Problem statement. Convert the lines of the entries below into a Markdown table with the columns "Row" and "Line," starting at the line that contains "pose: elev=241.0 azim=198.9" and ending at the last line of the entries, both included, with blank lines omitted. Leave the pictures out of the answer.
===== Provided information
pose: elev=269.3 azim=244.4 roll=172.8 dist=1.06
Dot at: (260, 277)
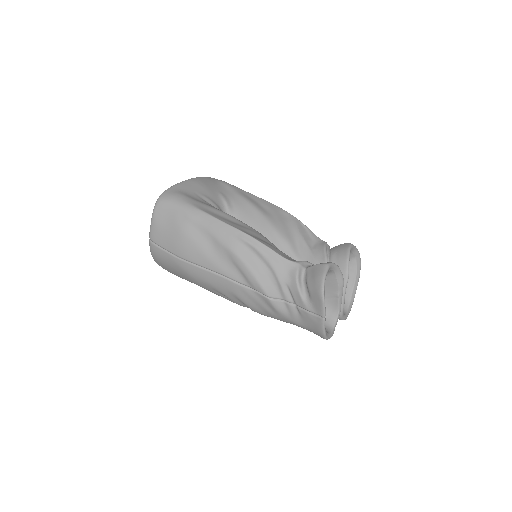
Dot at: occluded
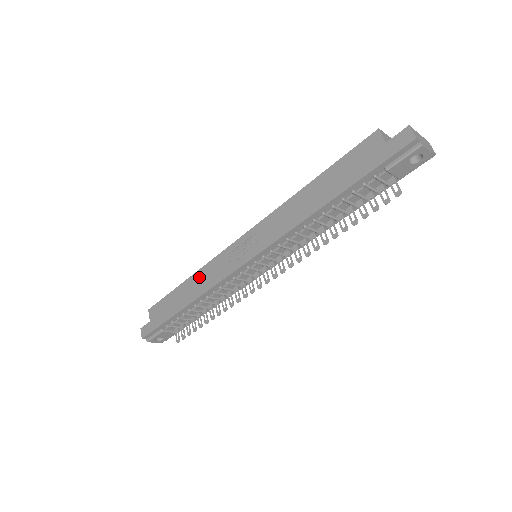
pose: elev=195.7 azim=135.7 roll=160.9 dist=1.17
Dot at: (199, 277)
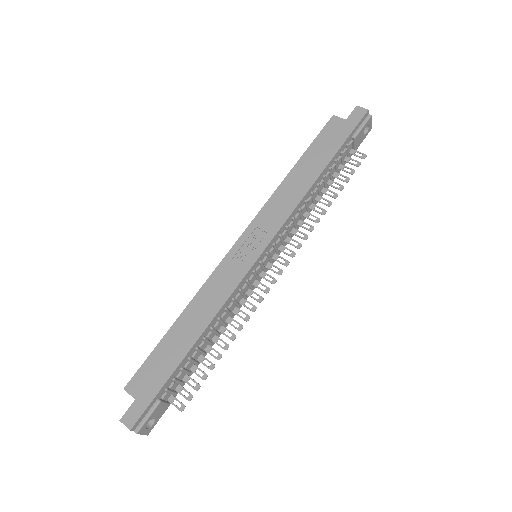
Dot at: (200, 302)
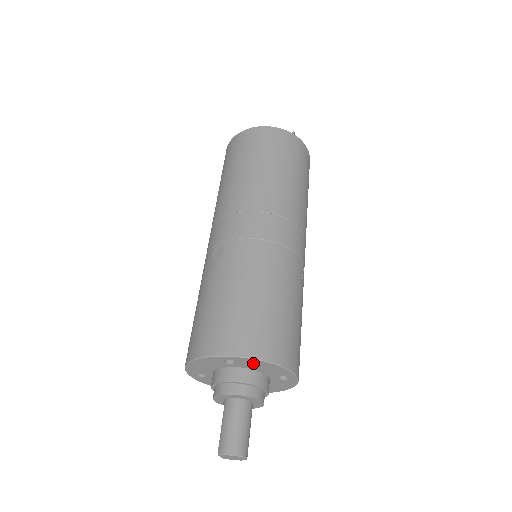
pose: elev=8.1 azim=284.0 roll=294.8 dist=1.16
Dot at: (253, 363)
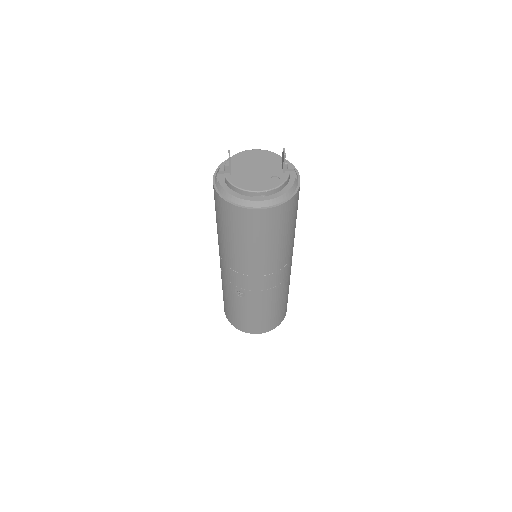
Dot at: occluded
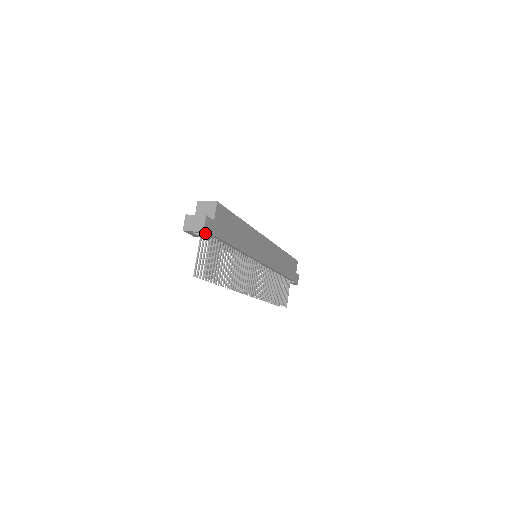
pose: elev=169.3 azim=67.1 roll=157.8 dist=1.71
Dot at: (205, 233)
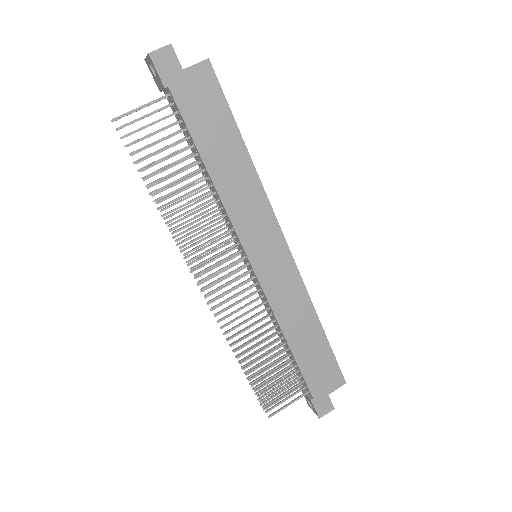
Dot at: (152, 61)
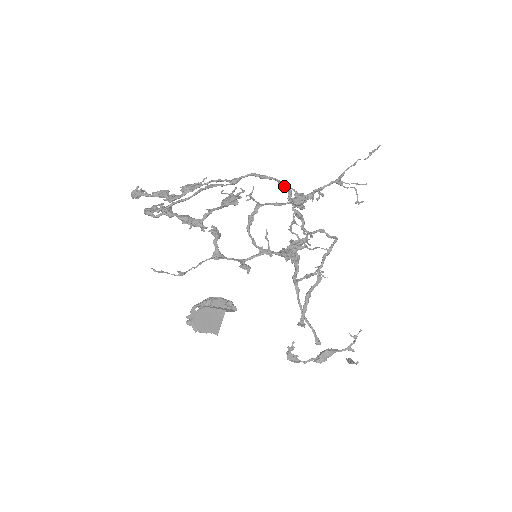
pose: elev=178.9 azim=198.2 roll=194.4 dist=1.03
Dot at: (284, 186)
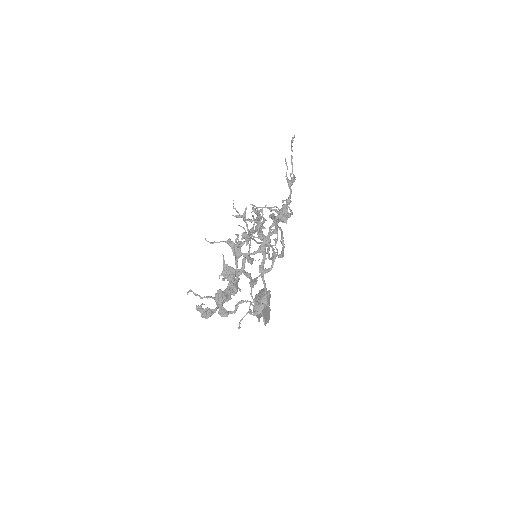
Dot at: (273, 217)
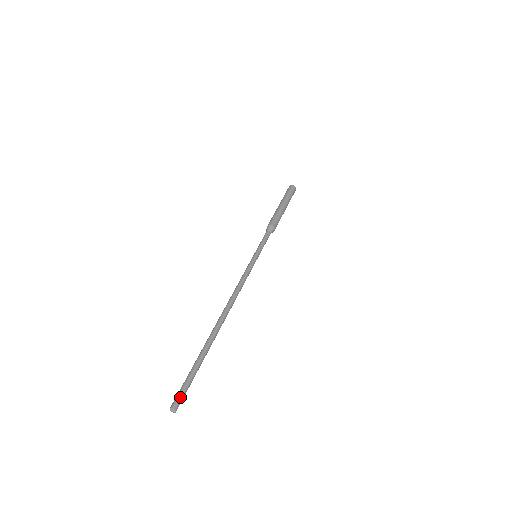
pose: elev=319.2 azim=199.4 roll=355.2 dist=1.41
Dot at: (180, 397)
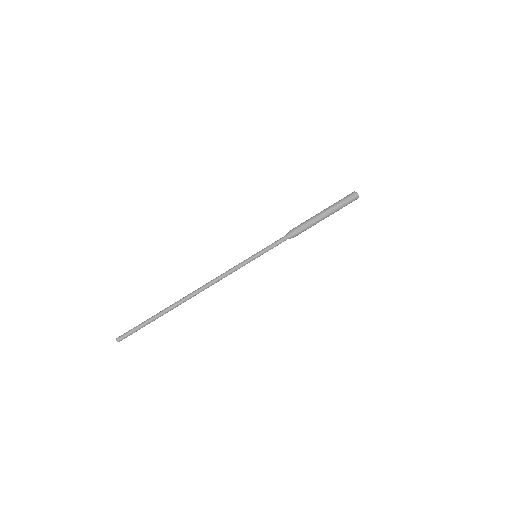
Dot at: (126, 337)
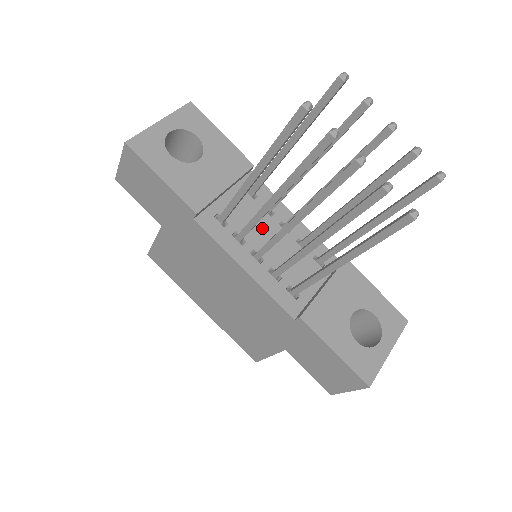
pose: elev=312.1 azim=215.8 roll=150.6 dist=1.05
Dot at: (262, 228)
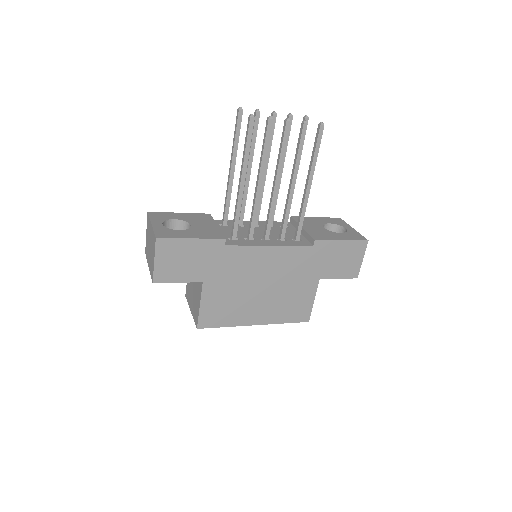
Dot at: occluded
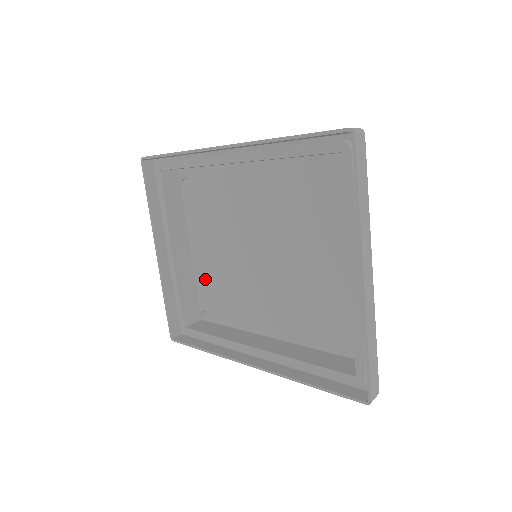
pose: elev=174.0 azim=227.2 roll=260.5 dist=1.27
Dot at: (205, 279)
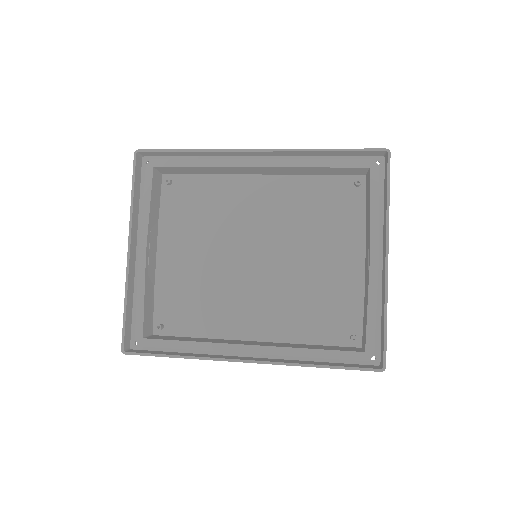
Dot at: (171, 287)
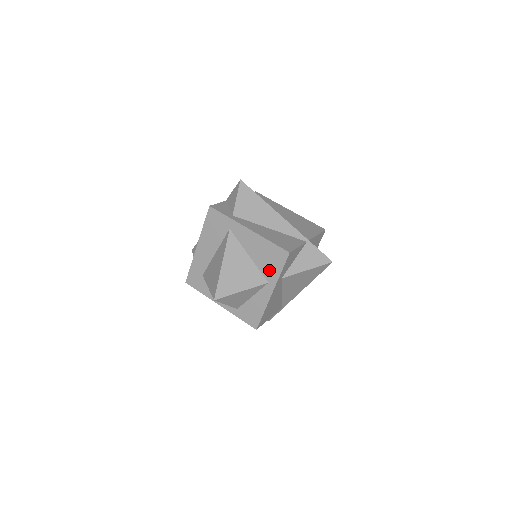
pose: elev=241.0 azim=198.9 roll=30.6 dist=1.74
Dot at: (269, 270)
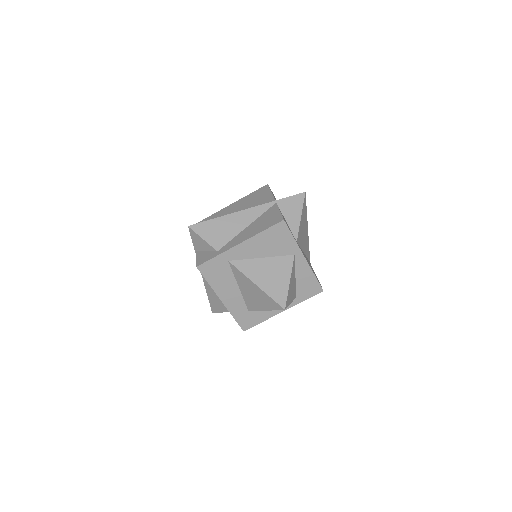
Dot at: (285, 248)
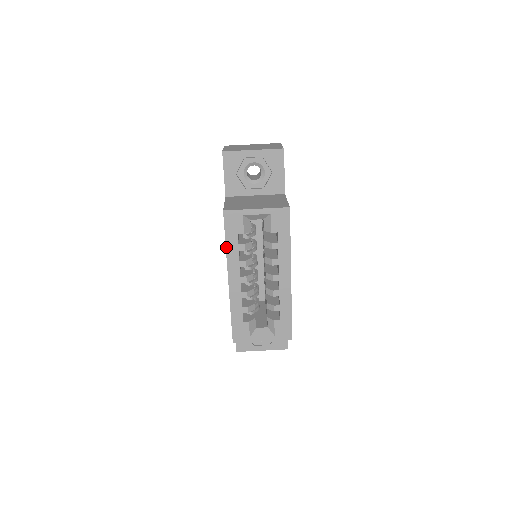
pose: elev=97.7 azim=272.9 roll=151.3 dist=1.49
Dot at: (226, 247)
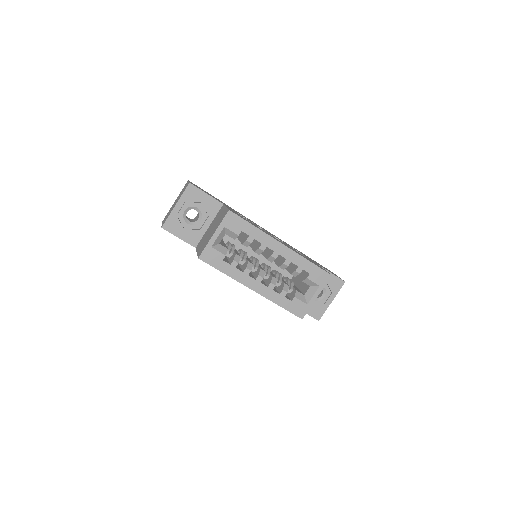
Dot at: occluded
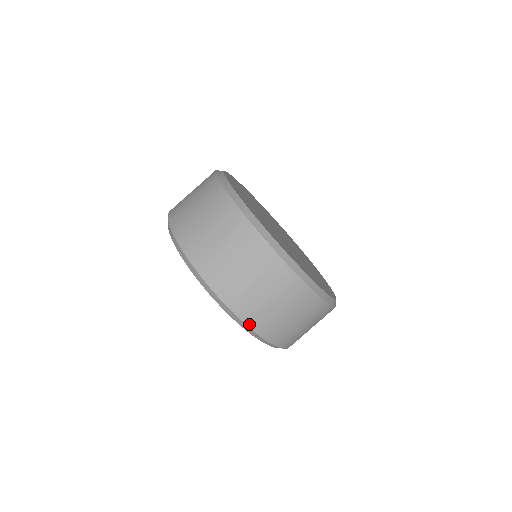
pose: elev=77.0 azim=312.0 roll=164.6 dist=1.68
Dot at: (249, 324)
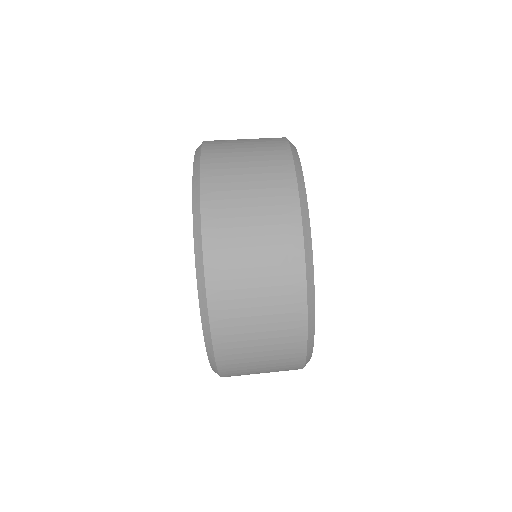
==========
Result of the task.
| Row | Line |
|---|---|
| 1 | pose: elev=241.0 azim=198.9 roll=30.6 dist=1.74 |
| 2 | Dot at: (269, 270) |
| 3 | Dot at: (285, 248) |
| 4 | pose: elev=97.7 azim=272.9 roll=151.3 dist=1.49 |
| 5 | Dot at: (226, 247) |
| 6 | Dot at: occluded |
| 7 | pose: elev=77.0 azim=312.0 roll=164.6 dist=1.68 |
| 8 | Dot at: (249, 324) |